Bus bomb in Mt. Lavinia injures 18

By Amantha Perera and Thushara Dasanayaka

Eighteen bystanders were injured when a powerful parcel bomb ripped apart an empty passenger bus in Mount Lavinia yesterday morning.

Vigilant commuters prevented high deaths and casualties in the fifth attack targeting a bus since January 16, when the bomb exploded around 10.55 am in the rear section of the bus which had been emptied of people.

Attentive passengers had earlier alerted the conductor of the bus of an unattended bag, kept under a seat on the driver’s side of the bus near the rear. It was traveling from Moratuwa to Colombo when the discovery was made.

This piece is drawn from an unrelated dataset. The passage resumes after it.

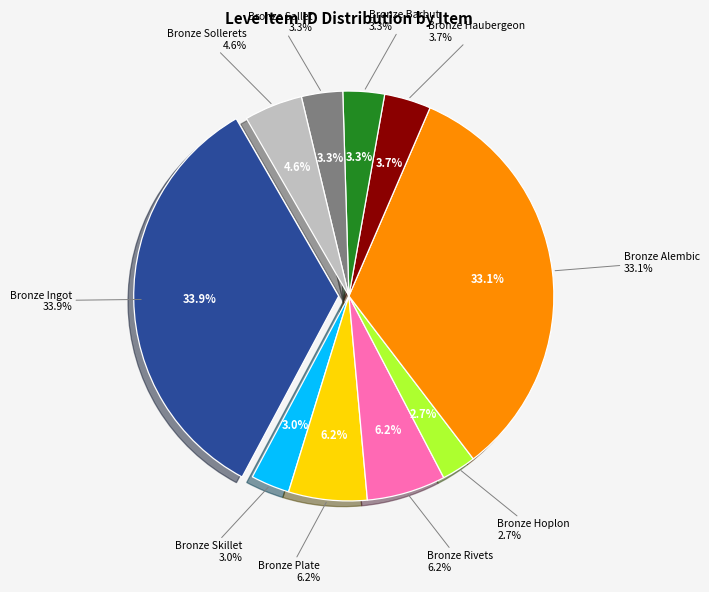

How many slices are in this pie chart?

10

“Once we realised that there was a bag and no owner, I asked the driver to stop, and told everybody to get off,” Ajith Peiris who was a traveling in the bus said. “We asked people to move  away from the parked bus and called 911 also,” Peiris who works in the Moratuwa municipal council said.

“The presence of the parcel was realised just before the Mount Lavinia Junction near the colour lights. The conductor was in front and a passenger told him,” Mervin Silva another passenger said. The conductor had thereafter inquired whether the mystery bag belonged to anyone but none of the passengers had claimed the bag. The female passenger who had first noticed the bag had then proceeded to get off. “The driver took the bus to the bus-stand at the junction and parked it just after the stand,” Silva said.  He said that the explosion took place less than 10 minutes after the bus was stopped and while the driver and the conductor waited for the Police to arrive.

The bomb had been inside a black briefcase like bag on the third seat from the rear according to the conductor of the bus Samptah Silva and it had been placed under the seat. The location of the explosion, just above the rear wheels corresponded with the location of the bag he said.

The bus bearing registration number WP NT-5665 had caught fire soon after the explosion. Damages to the vehicle were far greater than in the Dambulla blast and it had been reduced to a charred tin hulk. The rear of the bus, which took the bulk of the blast, was ripped open with metal sheeting on the roof pointing skywards. Parts of the roof had hit the electricity wires overhead and the area suffered a power interruption soon after the blast. Bystanders recovered the rear number plate of the bus from about 20 meters away after the blast.

Most of the injured were receiving treatment for shock. Ten males and seven females were injured in the attack along with an eighteen-month-old infant who was treated for shock at the Kalubowila Hospital.

Windows in buildings near the blast had been shattered and a motorcycle near the bus too had been severely damaged.

The government blamed the attack on the Tigers and said that it was another attempt at targeting civilians. “However, the terrorists’ beastly intention to commit carnage against civilians has been foiled due to the vigilance of the civilians themselves,” the Defence Ministry said.